== DATA SECTION ==

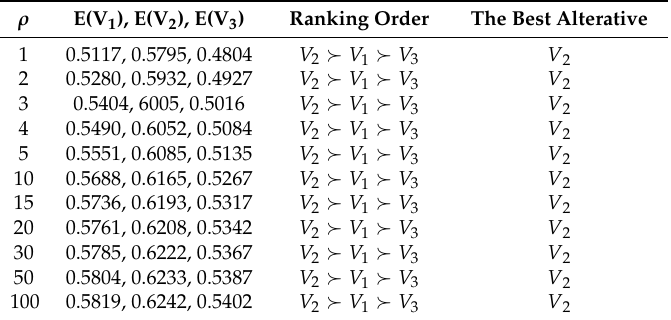
Table 3. Ranking orders of the LCVDWAA operator, ρ ∈ [1–5,10,15,20,30,50,100].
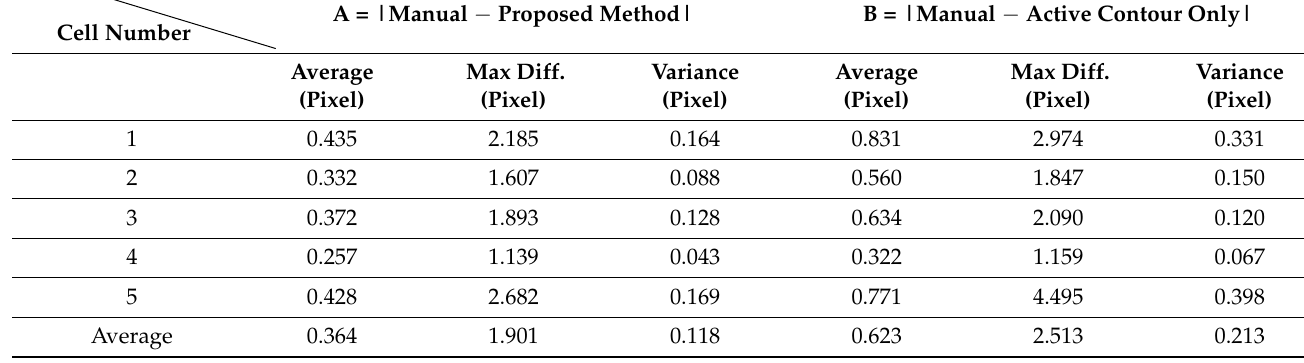
Table 1. Comparison of the proposed work and without background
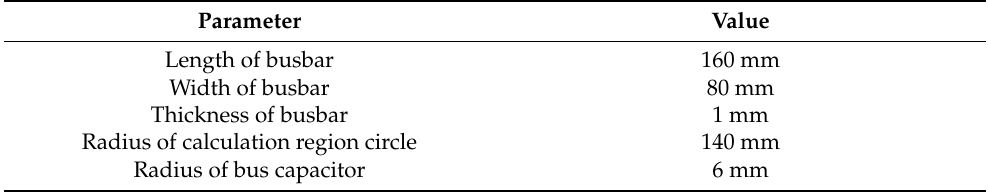
Table 1. Key parameters and exploitation of the ANSYS model.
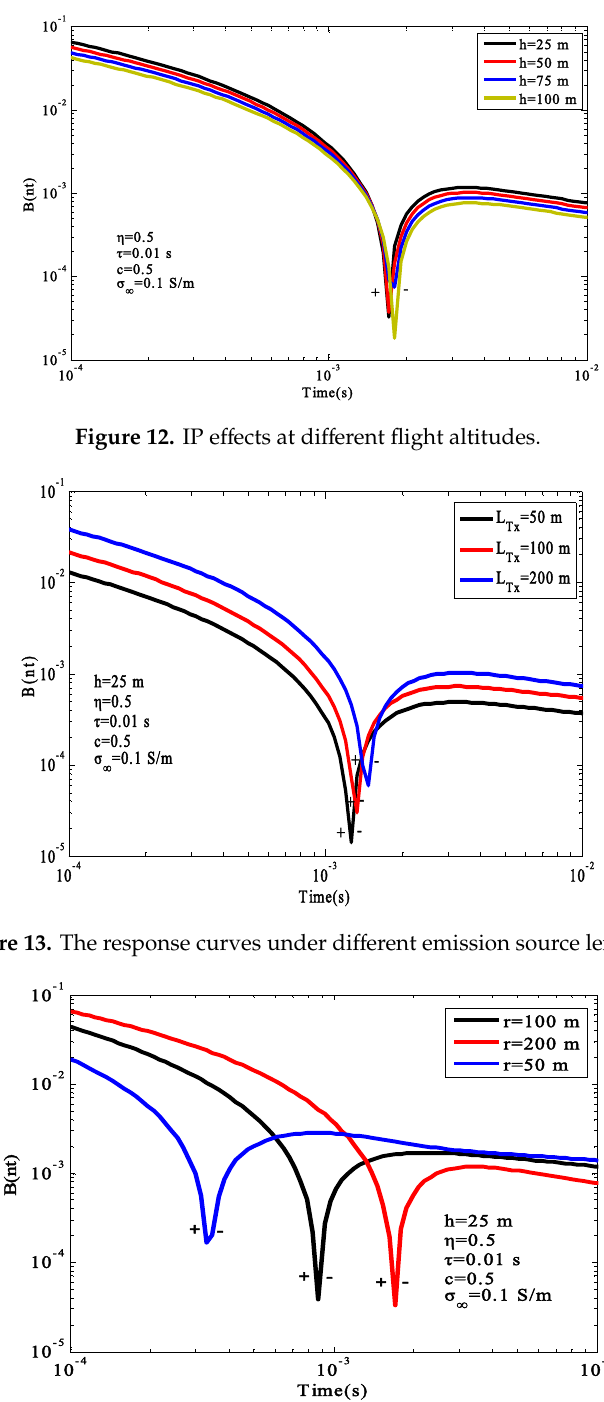
Figure 14. The response curves under different offset distances.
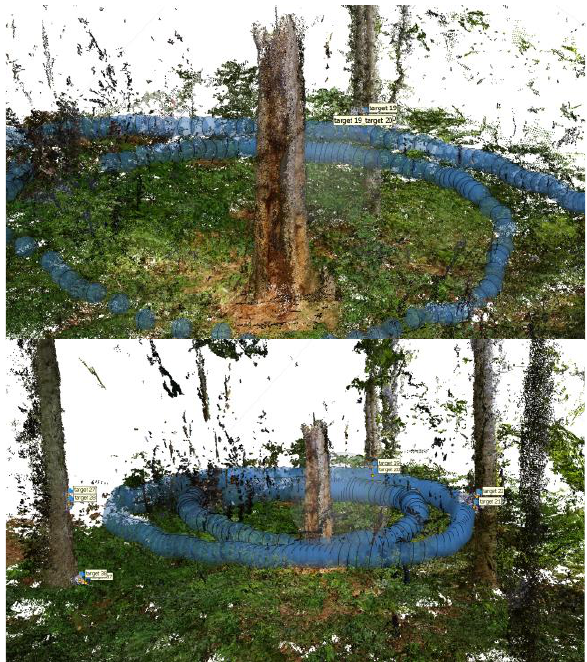
Figure 4. Dense point cloud from the 360 0 video for the studied tree (“Tree 01”) and its environment.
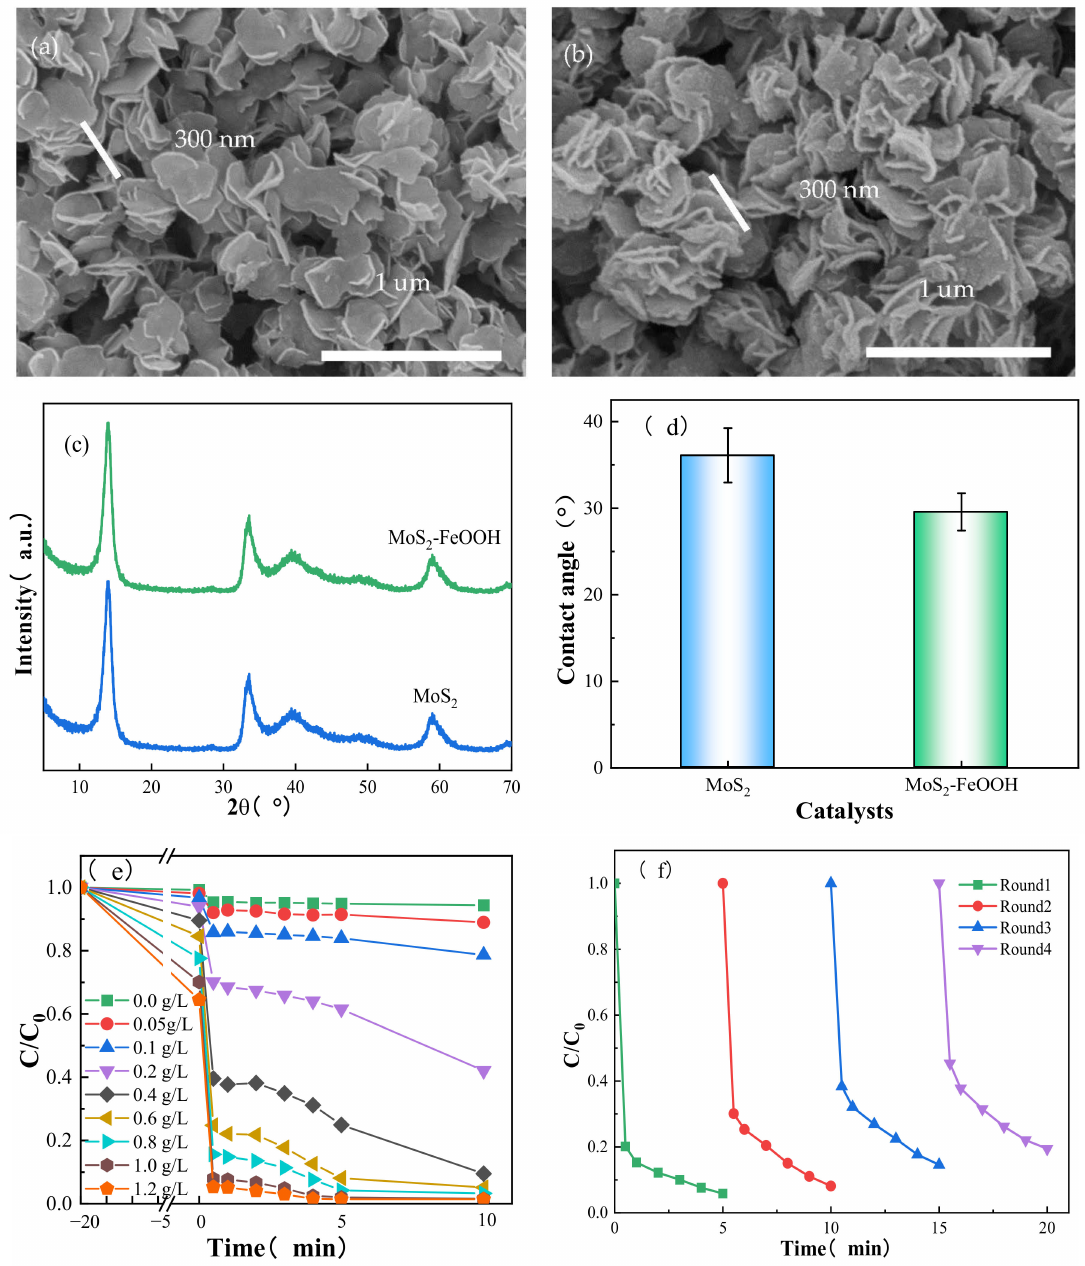
Figure 2. Characterization of the catalytic nanoparticles. ( a ) SEM image of MoS 2 nanoparticles; ( b ) SEM image of MoS 2 -FeOOH nanoparticles; ( c ) XRD of MoS 2 and MoS 2 -FeOOH nanoparticles; ( d ) water contact angle of MoS 2 and MoS 2 -FeOOH nanoparticles; ( e ) MB degradation rate with different MoS 2 -FeOOH nanoparticles content; ( f ) cyclic degradation of MoS 2 -FeOOH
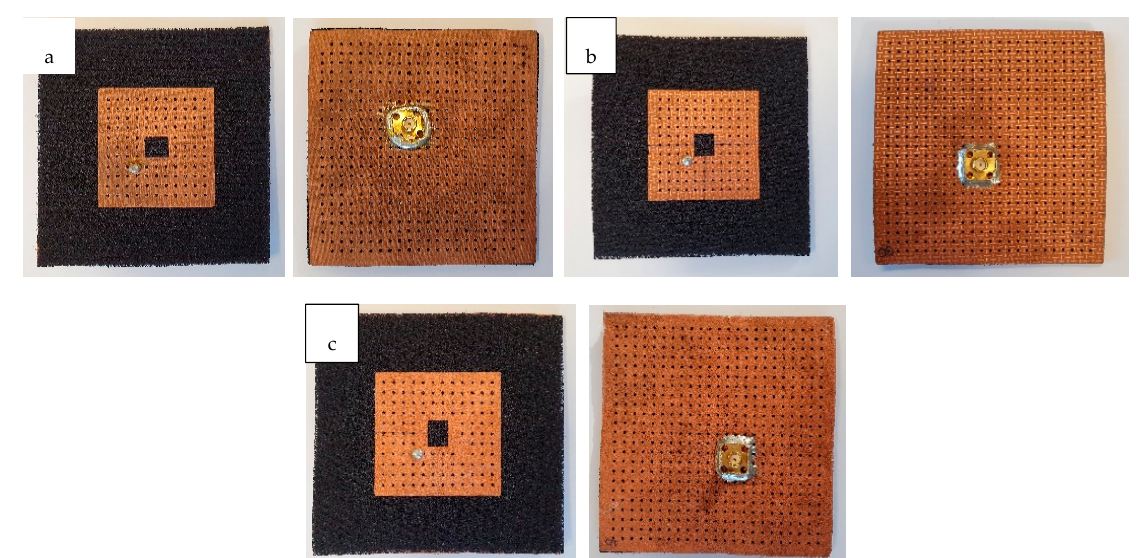
Figure 7. Front side ( left ) and backside antenna ( right ) ( a ) Prag-based perforated RRMPA, ( b ) Kiel-based perforated RRMPA, and ( c ) Koln-based perforated RRMPA.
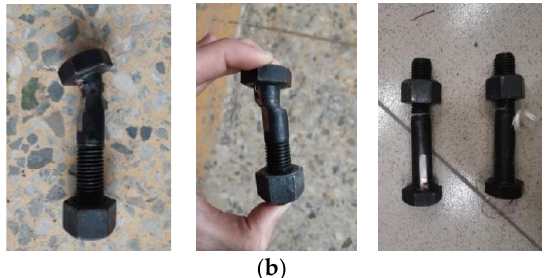
Figure 5. Typical specimen damage: ( a ) deformation of connections; ( b ) deformation of bolts.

===

*EXERCISE OBJECTIVE:*
Search the records above for the string "different" and copy each line that holds it.

*REPLY TO THE TASK:*
Figure 14. The response curves under different offset distances.
Figure 2. Characterization of the catalytic nanoparticles. ( a ) SEM image of MoS 2 nanoparticles; ( b ) SEM image of MoS 2 -FeOOH nanoparticles; ( c ) XRD of MoS 2 and MoS 2 -FeOOH nanoparticles; ( d ) water contact angle of MoS 2 and MoS 2 -FeOOH nanoparticles; ( e ) MB degradation rate with different MoS 2 -FeOOH nanoparticles content; ( f ) cyclic degradation of MoS 2 -FeOOH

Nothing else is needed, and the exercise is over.